©2007 Elyn R. Saks; (P)2007 Recorded Books, LLC
"In this engrossing memoir, Saks...demonstrates a novelist's skill of creating character, dialogue, and suspense." (Publishers Weekly)
This amazing memoir is an insider's fly-on-the-wall look at what it means to suffer from an alienating and incurable, progressive mental illness. Granted, the protagonist has access to plenty of resources, and thus is a very high-functioning individual with plenty of status and privilege. Not many schizophrenics are as lucky. Still, she somehow remains on her feet, white-knuckling it throughout all her breakdowns and especially through the wall of denial that so often accompanies this disease.
The book makes a highly cogent case for seeking and maintaining medication as well as talk therapy in order to carry on a productive independent life.
I read this book twice!
Schizophrenics are supposed to live in a world of their own, unable to function in society or to be understood. Not only does the author overcome her handicap and become a successful law professor, she reveals the inner workings of her mind and the demons that haunted her. Most likely this memoir was only made possible by reason of the enhanced drugs now used to control this horrible malady. In any event, I found the book fascinating from beginning to end.
As a mental health professional, I really appreciate the authors depth of knowledge and ability to communicate insights beyond the research and clinical references.
The author is a brilliant scholar who has schizophrenia. This account of her life gives an appreciation of how difficult it is to live with this illness, yet also an understanding that it is a mistake to underestimate what a person with this illness might accomplish.

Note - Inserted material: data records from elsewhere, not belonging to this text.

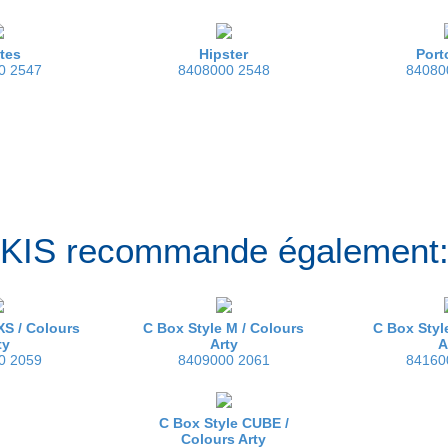
tes
Hipster
Port
0 2547
8408000 2548
84080
KIS recommande également
XS /
Colours
C Box Style M /
Colours
C Box Styl
ty
Arty
A
0 2059
8409000 2061
84160
C Box Style CUBE /
Colours Arty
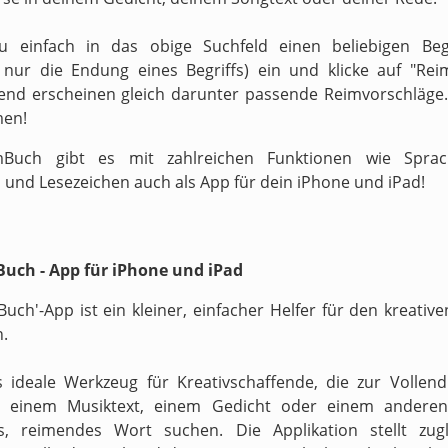
zu einfach in das obige Suchfeld einen beliebigen Begr
v nur die Endung eines Begriffs) ein und klicke auf "Reim
end erscheinen gleich darunter passende Reimvorschläge.
men!
Buch gibt es mit zahlreichen Funktionen wie Sprach
 und Lesezeichen auch als App für dein iPhone und iPad!
uch - App für iPhone und iPad
Buch'-App ist ein kleiner, einfacher Helfer für den kreati
n.
s ideale Werkzeug für Kreativschaffende, die zur Vollen
n einem Musiktext, einem Gedicht oder einem anderen
s, reimendes Wort suchen. Die Applikation stellt zugl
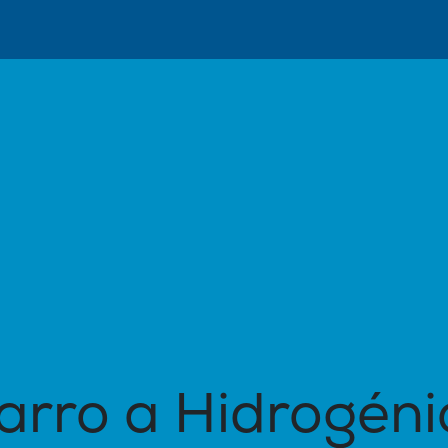
is
Trabalho Autárquico
Noticias
Eventos
arro a Hidrogéni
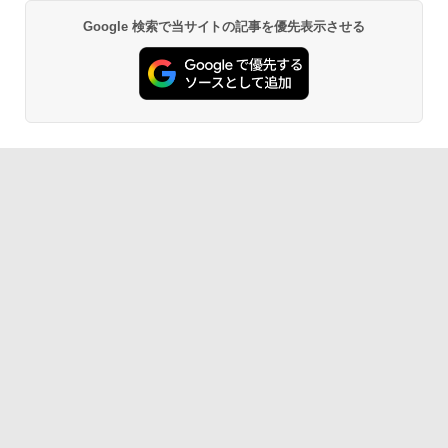
Google 検索で当サイトの記事を優先表示させる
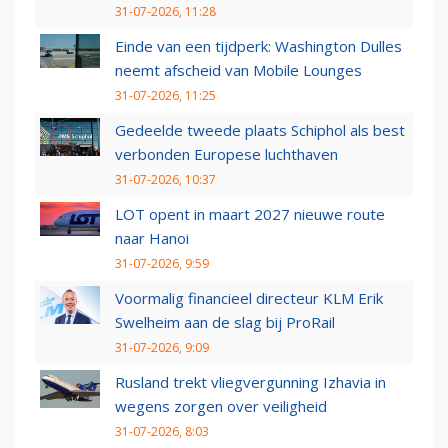
31-07-2026, 11:28
Einde van een tijdperk: Washington Dulles
neemt afscheid van Mobile Lounges
31-07-2026, 11:25
Gedeelde tweede plaats Schiphol als best
verbonden Europese luchthaven
31-07-2026, 10:37
LOT opent in maart 2027 nieuwe route
naar Hanoi
31-07-2026, 9:59
Voormalig financieel directeur KLM Erik
Swelheim aan de slag bij ProRail
31-07-2026, 9:09
Rusland trekt vliegvergunning Izhavia in
wegens zorgen over veiligheid
31-07-2026, 8:03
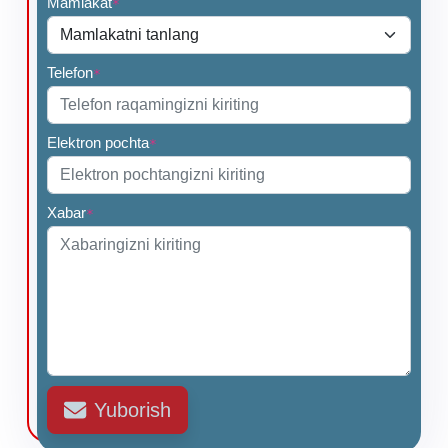
Mamlakat
*
Telefon
*
Elektron pochta
*
Xabar
*
Yuborish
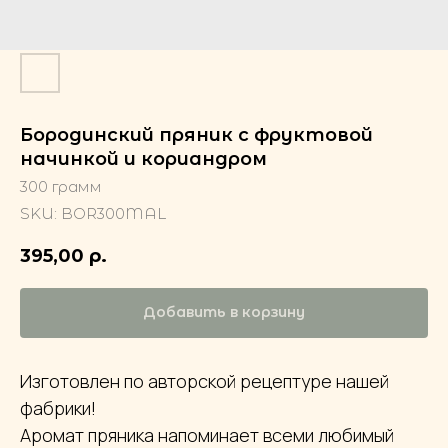
Бородинский пряник с фруктовой
начинкой и кориандром
300 грамм
SKU:
BOR300MAL
395,00
р.
Добавить в корзину
Изготовлен по авторской рецептуре нашей
фабрики!
Аромат пряника напоминает всеми любимый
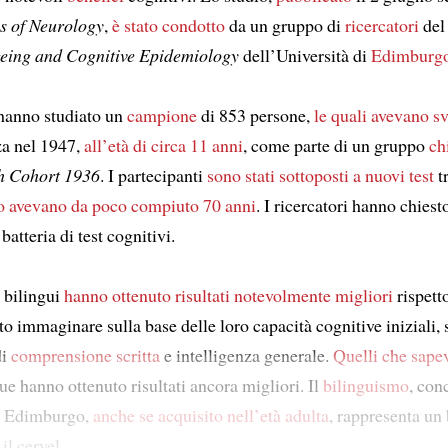
s of Neurology
,
è stato condotto
da un gruppo di
ricercatori
de
geing and Cognitive Epidemiology
dell’Università di
Edimburg
 hanno studiato un
campione
di 853 persone,
le quali avevano sv
za nel 1947,
all’età di circa 11 anni
, come parte di un gruppo
ch
th Cohort 1936
. I partecipanti
sono stati sottoposti a nuovi test
tr
 avevano da poco compiuto 70 anni
. I ricercatori hanno chiest
batteria di test cognitivi.
i bilingui
hanno ottenuto risultati notevolmente migliori
rispett
to immaginare sulla base delle loro capacità cognitive iniziali,
i
comprensione scritta
e intelligenza generale.
Quelli che sape
gue hanno ottenuto risultati ancora migliori. Il
bilinguismo
, con
di Edimburgo,
anche se acquisito
nell’età adulta
, rappresenta un
 il cervel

Also, I was left thinking that doctors do not always know what is best. Or even moderately good. I was unaware of the huge differences in the treatment of the mentally ill between Britain and the United States. The use of force and involuntary treatment are much more common in the US. Thank you Elyn for fighting for those who cannot fight for themselves, and for sharing your story with us!
One of the best books I've read on mental illness. This woman is remarkable and has preformed a great service by articulating so well what happens internally, as well as how horribly our hospitals do in helping people.

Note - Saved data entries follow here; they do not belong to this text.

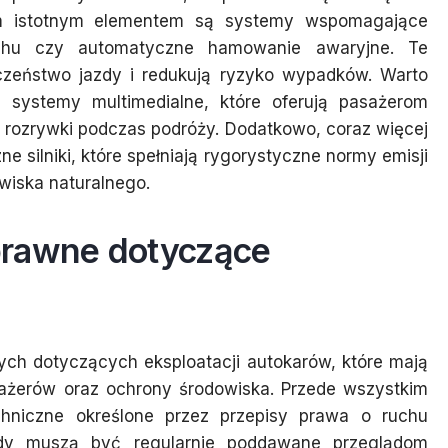
ym istotnym elementem są systemy wspomagające
uchu czy automatyczne hamowanie awaryjne. Te
czeństwo jazdy i redukują ryzyko wypadków. Warto
systemy multimedialne, które oferują pasażerom
y rozrywki podczas podróży. Dodatkowo, coraz więcej
 silniki, które spełniają rygorystyczne normy emisji
owiska naturalnego.
prawne dotyczące
ch dotyczących eksploatacji autokarów, które mają
ażerów oraz ochrony środowiska. Przede wszystkim
hniczne określone przez przepisy prawa o ruchu
zdy muszą być regularnie poddawane przeglądom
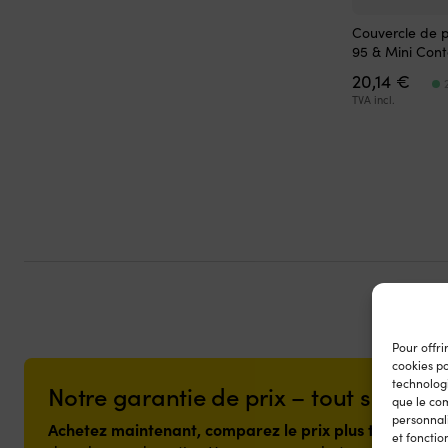
Couvercle de p
95 & Mini Conte
20,14
€
TVA incl.
Pour offri
cookies p
technologi
Notre garantie de prix – tout simple
que le com
personnali
Achetez maintenant, comparez le prix plus tard.
Notre
et fonctio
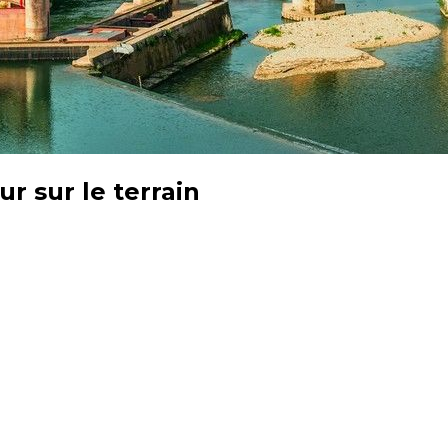
ur sur le terrain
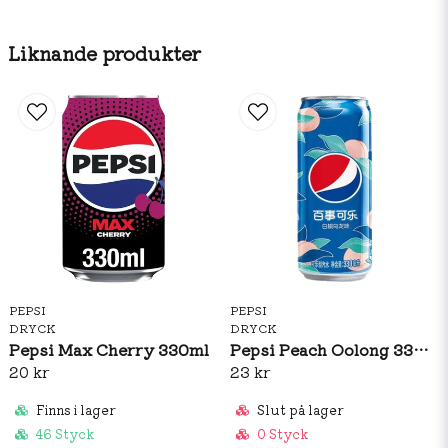
Liknande produkter
PEPSI
PEPSI
DRYCK
DRYCK
Pepsi Max Cherry 330ml
Pepsi Peach Oolong 330ml
20 kr
23 kr
Finns i lager
Slut på lager
46 Styck
0 Styck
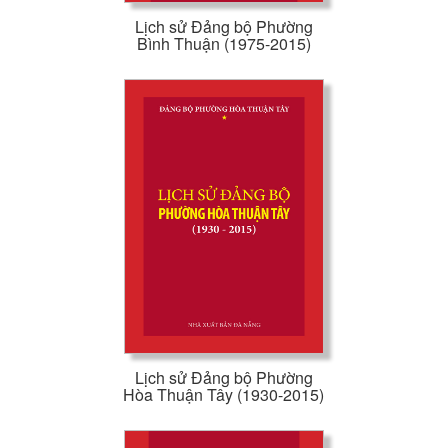
Lịch sử Đảng bộ Phường
Bình Thuận (1975-2015)
Lịch sử Đảng bộ Phường
Hòa Thuận Tây (1930-2015)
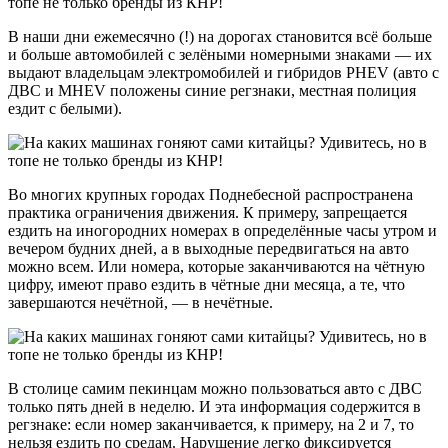
В наши дни ежемесячно (!) на дорогах становится всё больше
и больше автомобилей с зелёными номерными знаками — их
выдают владельцам электромобилей и гибридов PHEV (авто с
ДВС и МHEV положены синие регзнаки, местная полиция
ездит с белыми).
Во многих крупных городах Поднебесной распространена
практика ограничения движения. К примеру, запрещается
ездить на иногородних номерах в определённые часы утром и
вечером будних дней, а в выходные передвигаться на авто
можно всем. Или номера, которые заканчиваются на чётную
цифру, имеют право ездить в чётные дни месяца, а те, что
завершаются нечётной, — в нечётные.
В столице самим пекинцам можно пользоваться авто с ДВС
только пять дней в неделю. И эта информация содержится в
регзнаке: если номер заканчивается, к примеру, на 2 и 7, то
нельзя ездить по средам. Нарушение легко фиксируется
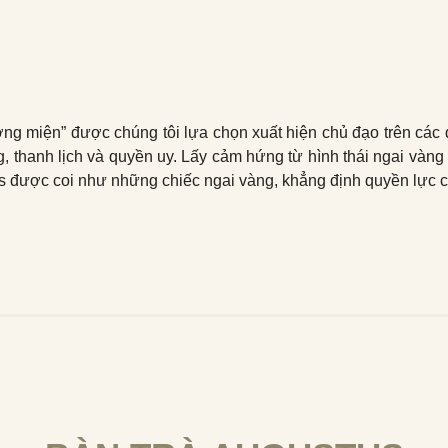
ơng miện” được chúng tôi lựa chọn xuất hiện chủ đạo trên các 
ng, thanh lịch và quyền uy. Lấy cảm hứng từ hình thái ngai vàn
tus được coi như những chiếc ngai vàng, khẳng định quyền lực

I felt the narrative rambled in places, but on the whole, the book provides helpful insight into the mind of a paranoid schizophrenic. I recommend it for anyone who lives or works with a schizophrenic.
I found this book to be fascinating and I am so glad she wrote it. This is the memoir of a very bright paranoid schizophrenic who manages to succeed in spite of a devastating illness. Being in the health care field I found it especially educational and I do appreciate the author's insights into her illness. The narrator was perfect for the book-- clear, slow and measured.

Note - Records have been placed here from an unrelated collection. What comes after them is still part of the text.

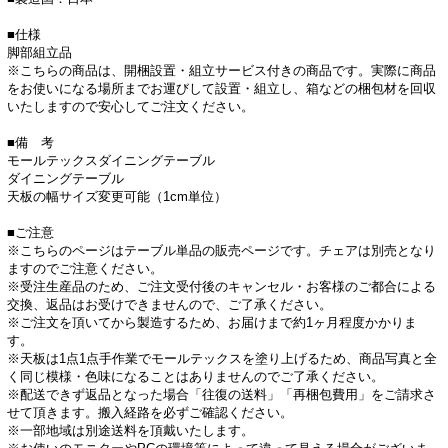
■仕様
脚部組立品
※こちらの商品は、開梱設置・組立サービス付きの商品です。実際に商品
をお使いになる場所までお運びして設置・組立し、箱などの梱包材を回収
いたしますので安心してご注文ください。
■備 考
モールテックスダイニングテーブル
ダイニングテーブル
天板の幅サイズ変更可能（1cm単位）
■ご注意
※こちらのページはテーブル単品の販売ページです。チェアは別売となり
ますのでご注意ください。
※受注生産品のため、ご注文受付後のキャンセル・お客様のご都合による
交換、返品はお受けできませんので、ご了承ください。
※ご注文を頂いてから製造するため、お届けまで約1ヶ月程度かかりま
す。
※天板は1点1点手作業でモールテックスを塗り上げるため、商品写真と全
く同じ模様・色味になることはありませんのでご了承ください。
※配送できず返品となった場合「往復の送料」「再梱包費用」をご請求さ
せて頂きます。搬入経路を必ずご確認ください。
※一部地域は別途送料を頂戴いたします。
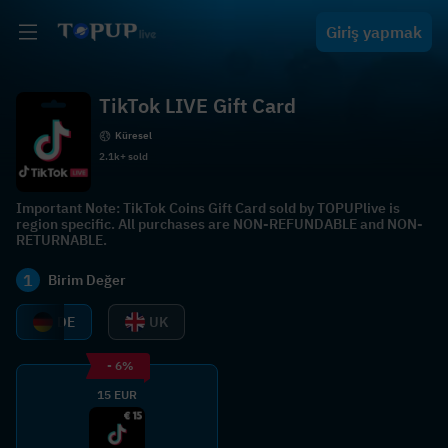
Giriş yapmak
TikTok LIVE Gift Card
Küresel
2.1k+ sold
Important Note: TikTok Coins Gift Card sold by TOPUPlive is
region specific. All purchases are NON-REFUNDABLE and NON-
RETURNABLE.
1
Birim Değer
DE
UK
- 6%
15 EUR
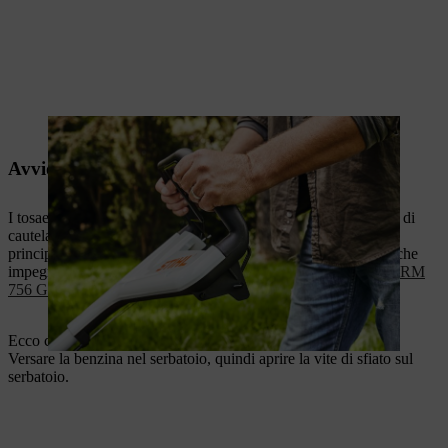
Il motore del tosaerba si accende.
Avvio del tosaerba con choke
I tosaerba dotati di choke devono essere avviati con un po' più di
cautela. I tosaerba con choke di STIHL sono disponibili
principalmente in modelli più potenti per applicazioni domestiche
impegnative e nel settore professionale (
STIHL RM 655 YS
,
RM
756 GS
,
RM 756 GC
,
RM 756 YS
,
RM 756 YC
).
Ecco come iniziare a utilizzare questi modelli:
Versare la benzina nel serbatoio, quindi aprire la vite di sfiato sul
serbatoio.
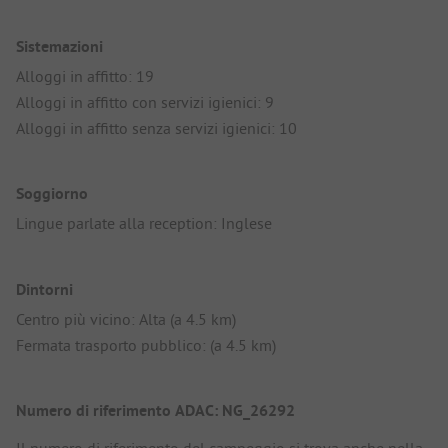
Sistemazioni
Alloggi in affitto: 19
Alloggi in affitto con servizi igienici: 9
Alloggi in affitto senza servizi igienici: 10
Soggiorno
Lingue parlate alla reception: Inglese
Dintorni
Centro più vicino: Alta (a 4.5 km)
Fermata trasporto pubblico: (a 4.5 km)
Numero di riferimento ADAC: NG_26292
Il numero di riferimento del campeggio si trova anche nella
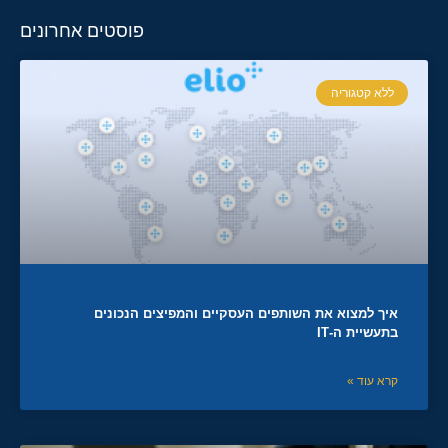
פוסטים אחרונים
ללא קטגוריה
איך למצוא את השותפים העסקיים והמפיצים הנכונים
בתעשיית ה-IT
קרא עוד »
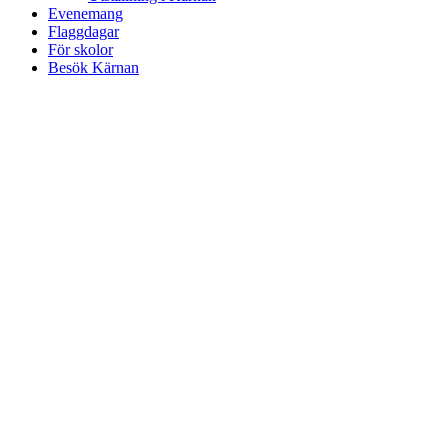
Evenemang
Flaggdagar
För skolor
Besök Kärnan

I am distracted from the very fine book by the shaky, unsure, weirdly paced narration. I was hoping to wait it out (everybody has a bad day I guess) but it was persistent. Appalling. I have never written a negative review before but this audio download was expensive and was really ruined for me by the narration.
I thought the narration was great! She was narrating a schitzophrenic person - and i think it added to the book. The story was fascinating and I have listened to it more than once. I like her reasons for writing the book. I highly recommend this book to anyone.
I decided to explore this book after hearing Elyn Saks' TED talk. If you're curious about some of the content of this book, I recommend looking it up. She is a fascinating woman; fiercely intelligent, strong, and resilient. This book provides a small glimpse into the life of one person working through mental illness. She has no qualms about wishing she didn't have schizophrenia in her life, but still shows how she met the challenge it presented her.
The narrator was fine, but there were quite a few editing issues that affected the quality of narration. Abrupt cutting together of paragraphs, oddly long pauses, and even microphone jostling. It wasn't enough to make it unbearable to listen, but it did challenge me at times. At certain points the narrator would stumble slightly over a sentence and this was not edited or resolved. It could have been done much better, but her general style was tolerable.
While this book was incredibly interesting, it was often very heavy and dark. When Elyn writes about her times of deep psychosis, I found myself needing to take many breaks. She doesn't hold back on the reality of her illness, which is very appreciated and valuable, but still makes it hard to work straight through this book.